Lebih lanjut, sebagai warga negara yang menghormati hukum dan keadilan, saya merasa terpanggil untuk menyoroti perubahan isi flashdisk selama proses persidangan yang dilakukan tanpa sepengetahuan hakim dan pengacara, dan berpotensi mempengaruhi keputusan hukum secara signifikan. Tindakan semena-mena oleh beberapa oknum jaksa dalam mengubah isi flashdisk adalah pelanggaran serius terhadap prinsip-prinsip keadilan dan transparansi.
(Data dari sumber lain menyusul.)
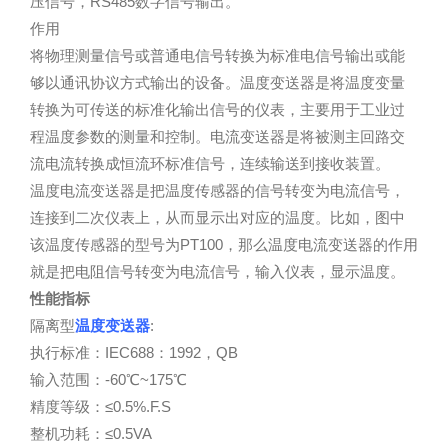
压信号，RS485数字信号输出。
作用
将物理测量信号或普通电信号转换为标准电信号输出或能
够以通讯协议方式输出的设备。温度变送器是将温度变量
转换为可传送的标准化输出信号的仪表，主要用于工业过
程温度参数的测量和控制。电流变送器是将被测主回路交
流电流转换成恒流环标准信号，连续输送到接收装置。
温度电流变送器是把温度传感器的信号转变为电流信号，
连接到二次仪表上，从而显示出对应的温度。比如，图中
该温度传感器的型号为PT100，那么温度电流变送器的作用
就是把电阻信号转变为电流信号，输入仪表，显示温度。
性能指标
隔离型
温度变送器
:
执行标准：IEC688：1992，QB
输入范围：-60℃~175℃
精度等级：≤0.5%.F.S
整机功耗：≤0.5VA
Mengubah isi flashdisk yang digunakan sebagai bukti dalam persidangan dapat memutarbalikkan fakta dan bukti yang seharusnya dinilai oleh pengadilan. Hal ini dapat menyebabkan keputusan hukum yang tidak berdasarkan bukti yang sah dan akurat, berpotensi mengarah pada pemutusan hukum yang salah, misalnya membebaskan yang bersalah atau menghukum yang tidak bersalah.
Perubahan semena-mena pada bukti digital juga mengancam hak terdakwa untuk mendapatkan pengadilan yang adil, seperti yang dijamin oleh konvensi hak asasi ...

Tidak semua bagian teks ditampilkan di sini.